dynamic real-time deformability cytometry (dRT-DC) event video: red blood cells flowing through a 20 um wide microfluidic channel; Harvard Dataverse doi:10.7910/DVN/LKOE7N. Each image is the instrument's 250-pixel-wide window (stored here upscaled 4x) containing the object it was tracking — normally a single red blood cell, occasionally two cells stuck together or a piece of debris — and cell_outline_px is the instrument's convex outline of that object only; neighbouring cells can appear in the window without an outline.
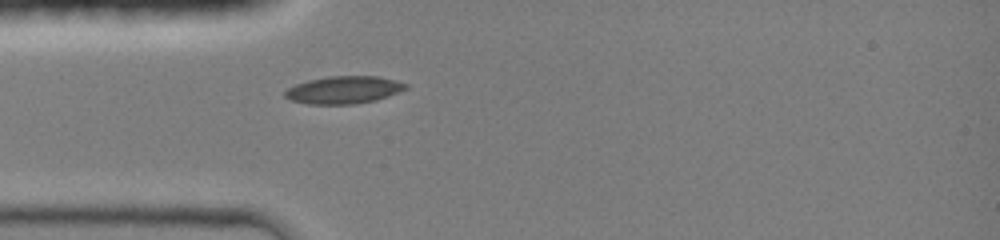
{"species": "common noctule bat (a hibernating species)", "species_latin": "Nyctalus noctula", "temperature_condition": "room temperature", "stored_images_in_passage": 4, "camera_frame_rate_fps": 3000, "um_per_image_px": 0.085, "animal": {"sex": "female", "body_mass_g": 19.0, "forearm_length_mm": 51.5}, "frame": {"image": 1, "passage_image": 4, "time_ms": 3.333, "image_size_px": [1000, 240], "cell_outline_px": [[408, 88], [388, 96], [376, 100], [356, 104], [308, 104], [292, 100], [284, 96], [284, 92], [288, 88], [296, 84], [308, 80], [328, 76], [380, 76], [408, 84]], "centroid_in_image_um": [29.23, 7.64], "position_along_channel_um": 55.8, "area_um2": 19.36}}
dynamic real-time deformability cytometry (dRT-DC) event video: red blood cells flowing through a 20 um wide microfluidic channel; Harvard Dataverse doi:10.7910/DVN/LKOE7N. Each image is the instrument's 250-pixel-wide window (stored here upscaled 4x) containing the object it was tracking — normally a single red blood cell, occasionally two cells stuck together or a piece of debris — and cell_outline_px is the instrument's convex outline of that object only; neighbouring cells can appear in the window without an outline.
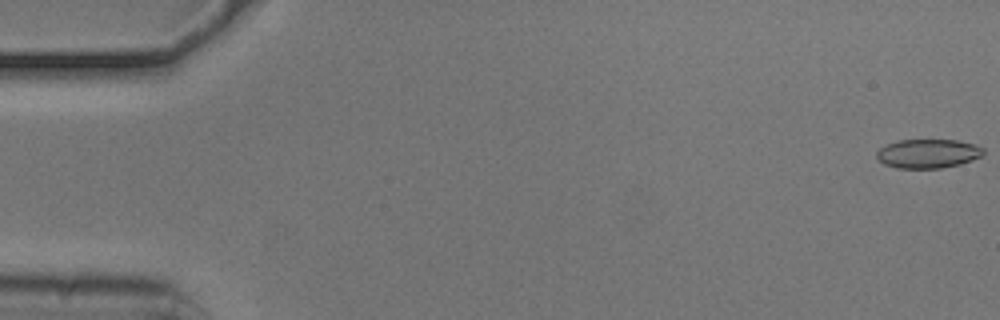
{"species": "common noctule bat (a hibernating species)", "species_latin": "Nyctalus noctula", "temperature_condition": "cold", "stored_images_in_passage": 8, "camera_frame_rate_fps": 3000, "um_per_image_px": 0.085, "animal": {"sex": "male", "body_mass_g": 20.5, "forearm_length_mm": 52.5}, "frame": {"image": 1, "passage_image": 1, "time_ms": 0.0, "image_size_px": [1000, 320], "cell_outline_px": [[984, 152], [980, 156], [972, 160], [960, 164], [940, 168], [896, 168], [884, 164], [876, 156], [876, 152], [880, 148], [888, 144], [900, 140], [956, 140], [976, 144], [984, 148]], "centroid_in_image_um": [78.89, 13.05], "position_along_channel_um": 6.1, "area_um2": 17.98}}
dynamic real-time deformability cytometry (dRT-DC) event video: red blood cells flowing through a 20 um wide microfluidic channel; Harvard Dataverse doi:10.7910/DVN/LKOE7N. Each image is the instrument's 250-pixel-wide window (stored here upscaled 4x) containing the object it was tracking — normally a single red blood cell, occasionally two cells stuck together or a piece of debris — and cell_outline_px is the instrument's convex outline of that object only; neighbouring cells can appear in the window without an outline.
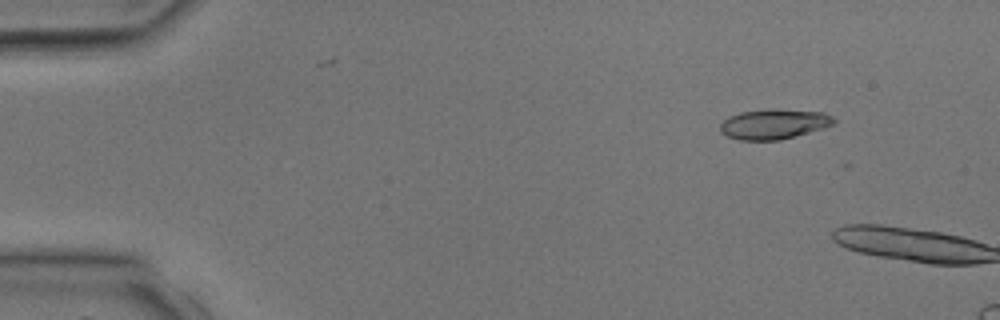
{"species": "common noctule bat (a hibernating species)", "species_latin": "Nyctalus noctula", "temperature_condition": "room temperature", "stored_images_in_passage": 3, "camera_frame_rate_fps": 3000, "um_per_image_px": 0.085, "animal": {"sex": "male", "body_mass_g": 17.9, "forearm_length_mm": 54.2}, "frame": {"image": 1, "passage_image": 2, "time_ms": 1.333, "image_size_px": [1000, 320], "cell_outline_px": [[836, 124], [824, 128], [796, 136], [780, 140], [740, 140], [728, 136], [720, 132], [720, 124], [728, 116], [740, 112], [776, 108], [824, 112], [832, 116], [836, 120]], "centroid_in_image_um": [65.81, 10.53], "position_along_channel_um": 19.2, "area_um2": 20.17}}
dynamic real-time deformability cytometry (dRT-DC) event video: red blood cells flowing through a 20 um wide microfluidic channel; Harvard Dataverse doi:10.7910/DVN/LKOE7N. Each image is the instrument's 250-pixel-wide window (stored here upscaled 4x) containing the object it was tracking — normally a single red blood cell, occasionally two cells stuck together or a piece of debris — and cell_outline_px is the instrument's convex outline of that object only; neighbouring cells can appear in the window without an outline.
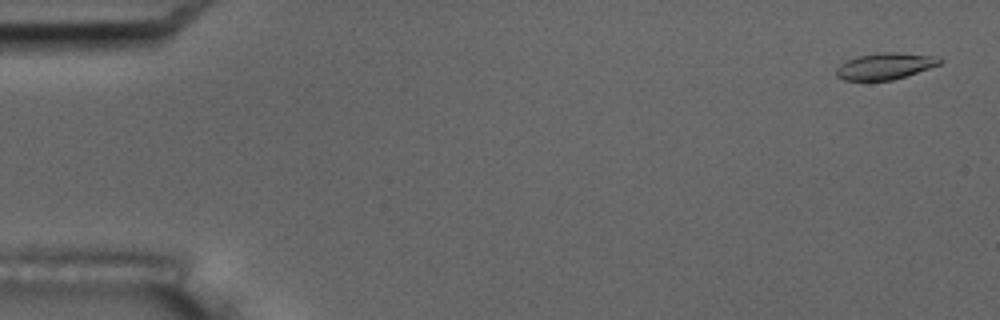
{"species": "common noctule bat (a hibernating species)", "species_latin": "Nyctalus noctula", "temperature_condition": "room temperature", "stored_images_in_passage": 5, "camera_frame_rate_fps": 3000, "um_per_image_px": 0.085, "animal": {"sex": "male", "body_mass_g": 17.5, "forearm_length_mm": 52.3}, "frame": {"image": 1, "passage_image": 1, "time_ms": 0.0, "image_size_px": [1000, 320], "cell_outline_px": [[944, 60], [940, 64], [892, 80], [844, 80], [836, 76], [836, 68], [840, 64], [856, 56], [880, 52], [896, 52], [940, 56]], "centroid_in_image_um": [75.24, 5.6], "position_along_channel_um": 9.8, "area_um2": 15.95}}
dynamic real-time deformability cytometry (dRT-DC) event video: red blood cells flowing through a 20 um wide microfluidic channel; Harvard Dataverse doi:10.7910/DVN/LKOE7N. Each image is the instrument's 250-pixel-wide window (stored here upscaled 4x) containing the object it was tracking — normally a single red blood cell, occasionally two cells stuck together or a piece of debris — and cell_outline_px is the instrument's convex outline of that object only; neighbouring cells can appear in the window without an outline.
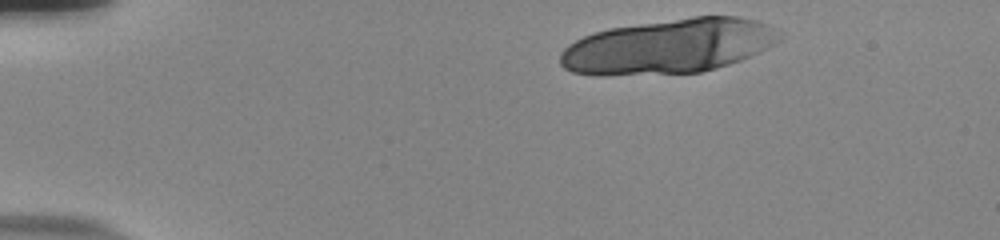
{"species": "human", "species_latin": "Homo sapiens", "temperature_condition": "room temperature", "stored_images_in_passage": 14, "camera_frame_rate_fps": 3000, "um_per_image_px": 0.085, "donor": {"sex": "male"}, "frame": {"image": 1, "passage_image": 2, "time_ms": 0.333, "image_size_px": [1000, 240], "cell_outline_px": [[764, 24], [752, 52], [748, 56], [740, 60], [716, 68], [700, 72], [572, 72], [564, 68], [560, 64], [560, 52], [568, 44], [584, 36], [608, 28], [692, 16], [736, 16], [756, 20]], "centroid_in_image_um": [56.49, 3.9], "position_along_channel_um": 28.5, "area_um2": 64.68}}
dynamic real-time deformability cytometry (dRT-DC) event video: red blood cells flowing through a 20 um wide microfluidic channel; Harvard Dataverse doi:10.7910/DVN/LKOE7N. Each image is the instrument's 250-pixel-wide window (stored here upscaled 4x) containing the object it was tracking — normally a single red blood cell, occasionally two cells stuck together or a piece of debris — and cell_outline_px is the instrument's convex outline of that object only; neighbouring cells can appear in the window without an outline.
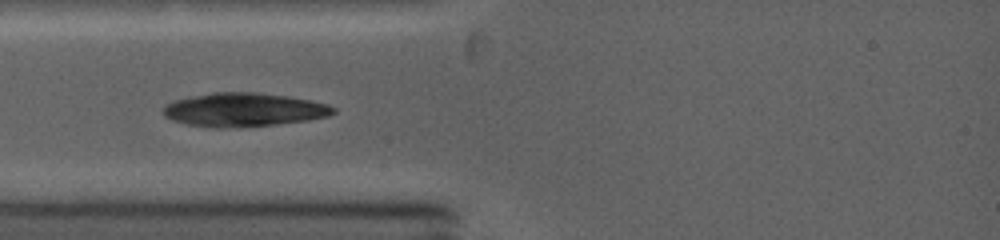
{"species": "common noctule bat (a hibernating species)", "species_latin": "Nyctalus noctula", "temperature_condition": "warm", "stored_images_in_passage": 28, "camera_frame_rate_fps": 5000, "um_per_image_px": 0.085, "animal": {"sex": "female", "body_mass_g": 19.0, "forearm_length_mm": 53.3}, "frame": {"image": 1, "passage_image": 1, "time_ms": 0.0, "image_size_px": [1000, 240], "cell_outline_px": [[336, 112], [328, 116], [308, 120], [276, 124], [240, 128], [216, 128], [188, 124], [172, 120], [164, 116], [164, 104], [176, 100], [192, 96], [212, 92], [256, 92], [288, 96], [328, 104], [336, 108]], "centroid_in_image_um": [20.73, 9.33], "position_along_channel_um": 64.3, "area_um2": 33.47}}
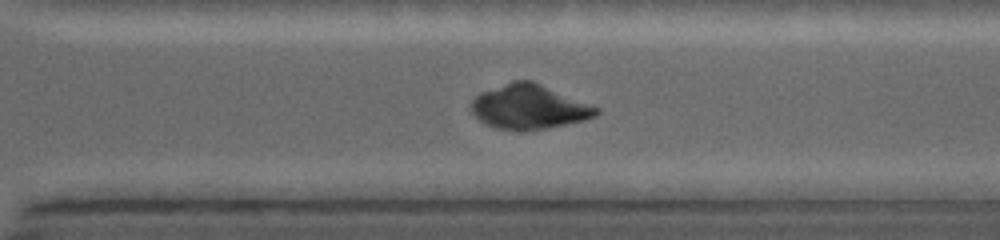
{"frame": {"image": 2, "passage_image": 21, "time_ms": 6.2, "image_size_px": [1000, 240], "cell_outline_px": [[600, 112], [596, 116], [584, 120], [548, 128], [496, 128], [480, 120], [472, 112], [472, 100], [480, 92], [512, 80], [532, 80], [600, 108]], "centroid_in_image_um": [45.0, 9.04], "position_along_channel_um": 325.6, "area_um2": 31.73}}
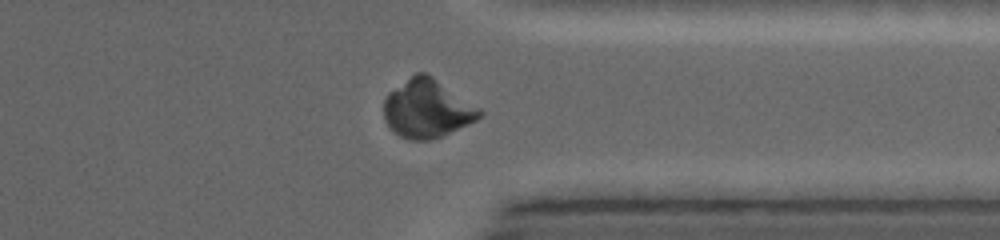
▬▬▬▬▬▬
# WORK TO COMPLETE
Every entry above is to be set down exactly; the pictures are to be left out.

# RESULT OF THE EXERCISE
dynamic real-time deformability cytometry (dRT-DC) event video: red blood cells flowing through a 20 um wide microfluidic channel; Harvard Dataverse doi:10.7910/DVN/LKOE7N. Each image is the instrument's 250-pixel-wide window (stored here upscaled 4x) containing the object it was tracking — normally a single red blood cell, occasionally two cells stuck together or a piece of debris — and cell_outline_px is the instrument's convex outline of that object only; neighbouring cells can appear in the window without an outline.
{"species": "common noctule bat (a hibernating species)", "species_latin": "Nyctalus noctula", "temperature_condition": "room temperature", "stored_images_in_passage": 4, "camera_frame_rate_fps": 3000, "um_per_image_px": 0.085, "animal": {"sex": "female", "body_mass_g": 19.0, "forearm_length_mm": 51.5}, "frame": {"image": 1, "passage_image": 4, "time_ms": 3.333, "image_size_px": [1000, 240], "cell_outline_px": [[408, 88], [388, 96], [376, 100], [356, 104], [308, 104], [292, 100], [284, 96], [284, 92], [288, 88], [296, 84], [308, 80], [328, 76], [380, 76], [408, 84]], "centroid_in_image_um": [29.23, 7.64], "position_along_channel_um": 55.8, "area_um2": 19.36}}
dynamic real-time deformability cytometry (dRT-DC) event video: red blood cells flowing through a 20 um wide microfluidic channel; Harvard Dataverse doi:10.7910/DVN/LKOE7N. Each image is the instrument's 250-pixel-wide window (stored here upscaled 4x) containing the object it was tracking — normally a single red blood cell, occasionally two cells stuck together or a piece of debris — and cell_outline_px is the instrument's convex outline of that object only; neighbouring cells can appear in the window without an outline.
{"species": "common noctule bat (a hibernating species)", "species_latin": "Nyctalus noctula", "temperature_condition": "cold", "stored_images_in_passage": 8, "camera_frame_rate_fps": 3000, "um_per_image_px": 0.085, "animal": {"sex": "male", "body_mass_g": 20.5, "forearm_length_mm": 52.5}, "frame": {"image": 1, "passage_image": 1, "time_ms": 0.0, "image_size_px": [1000, 320], "cell_outline_px": [[984, 152], [980, 156], [972, 160], [960, 164], [940, 168], [896, 168], [884, 164], [876, 156], [876, 152], [880, 148], [888, 144], [900, 140], [956, 140], [976, 144], [984, 148]], "centroid_in_image_um": [78.89, 13.05], "position_along_channel_um": 6.1, "area_um2": 17.98}}
dynamic real-time deformability cytometry (dRT-DC) event video: red blood cells flowing through a 20 um wide microfluidic channel; Harvard Dataverse doi:10.7910/DVN/LKOE7N. Each image is the instrument's 250-pixel-wide window (stored here upscaled 4x) containing the object it was tracking — normally a single red blood cell, occasionally two cells stuck together or a piece of debris — and cell_outline_px is the instrument's convex outline of that object only; neighbouring cells can appear in the window without an outline.
{"species": "common noctule bat (a hibernating species)", "species_latin": "Nyctalus noctula", "temperature_condition": "room temperature", "stored_images_in_passage": 3, "camera_frame_rate_fps": 3000, "um_per_image_px": 0.085, "animal": {"sex": "male", "body_mass_g": 17.9, "forearm_length_mm": 54.2}, "frame": {"image": 1, "passage_image": 2, "time_ms": 1.333, "image_size_px": [1000, 320], "cell_outline_px": [[836, 124], [824, 128], [796, 136], [780, 140], [740, 140], [728, 136], [720, 132], [720, 124], [728, 116], [740, 112], [776, 108], [824, 112], [832, 116], [836, 120]], "centroid_in_image_um": [65.81, 10.53], "position_along_channel_um": 19.2, "area_um2": 20.17}}
dynamic real-time deformability cytometry (dRT-DC) event video: red blood cells flowing through a 20 um wide microfluidic channel; Harvard Dataverse doi:10.7910/DVN/LKOE7N. Each image is the instrument's 250-pixel-wide window (stored here upscaled 4x) containing the object it was tracking — normally a single red blood cell, occasionally two cells stuck together or a piece of debris — and cell_outline_px is the instrument's convex outline of that object only; neighbouring cells can appear in the window without an outline.
{"species": "common noctule bat (a hibernating species)", "species_latin": "Nyctalus noctula", "temperature_condition": "room temperature", "stored_images_in_passage": 5, "camera_frame_rate_fps": 3000, "um_per_image_px": 0.085, "animal": {"sex": "male", "body_mass_g": 17.5, "forearm_length_mm": 52.3}, "frame": {"image": 1, "passage_image": 1, "time_ms": 0.0, "image_size_px": [1000, 320], "cell_outline_px": [[944, 60], [940, 64], [892, 80], [844, 80], [836, 76], [836, 68], [840, 64], [856, 56], [880, 52], [896, 52], [940, 56]], "centroid_in_image_um": [75.24, 5.6], "position_along_channel_um": 9.8, "area_um2": 15.95}}
dynamic real-time deformability cytometry (dRT-DC) event video: red blood cells flowing through a 20 um wide microfluidic channel; Harvard Dataverse doi:10.7910/DVN/LKOE7N. Each image is the instrument's 250-pixel-wide window (stored here upscaled 4x) containing the object it was tracking — normally a single red blood cell, occasionally two cells stuck together or a piece of debris — and cell_outline_px is the instrument's convex outline of that object only; neighbouring cells can appear in the window without an outline.
{"species": "human", "species_latin": "Homo sapiens", "temperature_condition": "room temperature", "stored_images_in_passage": 14, "camera_frame_rate_fps": 3000, "um_per_image_px": 0.085, "donor": {"sex": "male"}, "frame": {"image": 1, "passage_image": 2, "time_ms": 0.333, "image_size_px": [1000, 240], "cell_outline_px": [[764, 24], [752, 52], [748, 56], [740, 60], [716, 68], [700, 72], [572, 72], [564, 68], [560, 64], [560, 52], [568, 44], [584, 36], [608, 28], [692, 16], [736, 16], [756, 20]], "centroid_in_image_um": [56.49, 3.9], "position_along_channel_um": 28.5, "area_um2": 64.68}}
dynamic real-time deformability cytometry (dRT-DC) event video: red blood cells flowing through a 20 um wide microfluidic channel; Harvard Dataverse doi:10.7910/DVN/LKOE7N. Each image is the instrument's 250-pixel-wide window (stored here upscaled 4x) containing the object it was tracking — normally a single red blood cell, occasionally two cells stuck together or a piece of debris — and cell_outline_px is the instrument's convex outline of that object only; neighbouring cells can appear in the window without an outline.
{"species": "common noctule bat (a hibernating species)", "species_latin": "Nyctalus noctula", "temperature_condition": "warm", "stored_images_in_passage": 28, "camera_frame_rate_fps": 5000, "um_per_image_px": 0.085, "animal": {"sex": "female", "body_mass_g": 19.0, "forearm_length_mm": 53.3}, "frame": {"image": 1, "passage_image": 1, "time_ms": 0.0, "image_size_px": [1000, 240], "cell_outline_px": [[336, 112], [328, 116], [308, 120], [276, 124], [240, 128], [216, 128], [188, 124], [172, 120], [164, 116], [164, 104], [176, 100], [192, 96], [212, 92], [256, 92], [288, 96], [328, 104], [336, 108]], "centroid_in_image_um": [20.73, 9.33], "position_along_channel_um": 64.3, "area_um2": 33.47}}
{"frame": {"image": 2, "passage_image": 21, "time_ms": 6.2, "image_size_px": [1000, 240], "cell_outline_px": [[600, 112], [596, 116], [584, 120], [548, 128], [496, 128], [480, 120], [472, 112], [472, 100], [480, 92], [512, 80], [532, 80], [600, 108]], "centroid_in_image_um": [45.0, 9.04], "position_along_channel_um": 325.6, "area_um2": 31.73}}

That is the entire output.